Heerlein wanted to win a neighborhood holiday display contest. Instead, he caused panic only a day after putting his display up.

A passerby is seen on home surveillance video rushing in to try and help a dummy, believing it was a real person.

He called 911.

"He was doing everything he could to get the ladder! And be like 'Save Clark!'" Heerlein's sister-in-law Leah Wheless said to KVUE-TV. "He didn't give up. Whatever he had to do, he was going to save old Clark Griswold."

The family posted a sign at the bottom of the ladder that reads: "Clark G is part of our Christmas display please do not call 911."

They felt so bad about the passerby's reaction that they reached out to him to thank him for being so concerned.

"We'd love to be able to find him and reach out. We have a very special gift that we would like to give him and we'd like to tell him thank you," Wheless said.
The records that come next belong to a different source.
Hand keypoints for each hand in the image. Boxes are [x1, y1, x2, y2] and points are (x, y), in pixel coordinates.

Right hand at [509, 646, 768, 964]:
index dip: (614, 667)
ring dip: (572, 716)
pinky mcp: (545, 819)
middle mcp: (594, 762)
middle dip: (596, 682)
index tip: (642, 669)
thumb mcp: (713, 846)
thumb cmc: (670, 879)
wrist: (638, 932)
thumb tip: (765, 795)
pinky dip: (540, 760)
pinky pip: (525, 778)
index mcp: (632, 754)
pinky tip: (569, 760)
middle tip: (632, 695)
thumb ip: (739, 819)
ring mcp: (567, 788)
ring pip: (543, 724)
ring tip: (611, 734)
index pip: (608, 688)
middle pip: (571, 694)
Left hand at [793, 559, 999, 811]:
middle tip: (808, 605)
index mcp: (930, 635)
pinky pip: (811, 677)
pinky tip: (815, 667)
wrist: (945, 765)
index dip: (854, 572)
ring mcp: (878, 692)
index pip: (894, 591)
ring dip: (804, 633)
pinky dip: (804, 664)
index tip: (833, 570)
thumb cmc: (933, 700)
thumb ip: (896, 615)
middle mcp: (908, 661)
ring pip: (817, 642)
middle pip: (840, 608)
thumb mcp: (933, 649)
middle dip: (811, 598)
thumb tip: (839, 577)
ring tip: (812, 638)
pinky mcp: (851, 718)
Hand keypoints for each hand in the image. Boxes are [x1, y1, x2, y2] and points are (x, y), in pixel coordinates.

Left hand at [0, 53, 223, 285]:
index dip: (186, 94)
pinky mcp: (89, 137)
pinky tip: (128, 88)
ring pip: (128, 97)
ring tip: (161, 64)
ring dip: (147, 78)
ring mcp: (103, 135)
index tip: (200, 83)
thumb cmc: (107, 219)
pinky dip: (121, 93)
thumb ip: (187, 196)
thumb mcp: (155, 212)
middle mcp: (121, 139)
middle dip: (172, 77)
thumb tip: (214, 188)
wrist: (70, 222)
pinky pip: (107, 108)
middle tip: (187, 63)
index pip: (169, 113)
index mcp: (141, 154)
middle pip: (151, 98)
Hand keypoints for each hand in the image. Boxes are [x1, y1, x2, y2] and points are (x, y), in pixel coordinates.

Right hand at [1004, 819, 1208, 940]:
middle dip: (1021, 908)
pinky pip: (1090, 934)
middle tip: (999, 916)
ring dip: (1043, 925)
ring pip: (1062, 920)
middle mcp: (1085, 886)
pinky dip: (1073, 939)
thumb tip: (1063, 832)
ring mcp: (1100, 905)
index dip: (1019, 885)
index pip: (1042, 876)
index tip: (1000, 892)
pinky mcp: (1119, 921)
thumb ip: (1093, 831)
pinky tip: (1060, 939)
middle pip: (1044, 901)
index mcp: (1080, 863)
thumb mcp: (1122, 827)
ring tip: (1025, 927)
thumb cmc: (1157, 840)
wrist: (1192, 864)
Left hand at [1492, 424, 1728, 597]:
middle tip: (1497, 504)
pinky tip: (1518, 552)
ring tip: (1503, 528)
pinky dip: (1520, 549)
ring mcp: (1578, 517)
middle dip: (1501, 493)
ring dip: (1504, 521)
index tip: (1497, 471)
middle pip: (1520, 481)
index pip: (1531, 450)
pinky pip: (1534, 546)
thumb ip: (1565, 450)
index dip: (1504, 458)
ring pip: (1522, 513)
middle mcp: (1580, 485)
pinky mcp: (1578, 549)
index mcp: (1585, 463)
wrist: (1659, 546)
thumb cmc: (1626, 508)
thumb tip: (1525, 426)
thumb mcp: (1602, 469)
It turns out the good Samaritan, named Alfred, is a retired veteran. Once he realized it wasn't real, he had a good sense of humor about the whole thing.

"I was trying to get him down any way I can. Except when I started talking to him, he never said nothing!" Alfred said over the phone, laughing. "Then I thought, 'Oh my God I hope he's not dead, lemme call 911.'"

A similar incident happened at a Colorado home last year.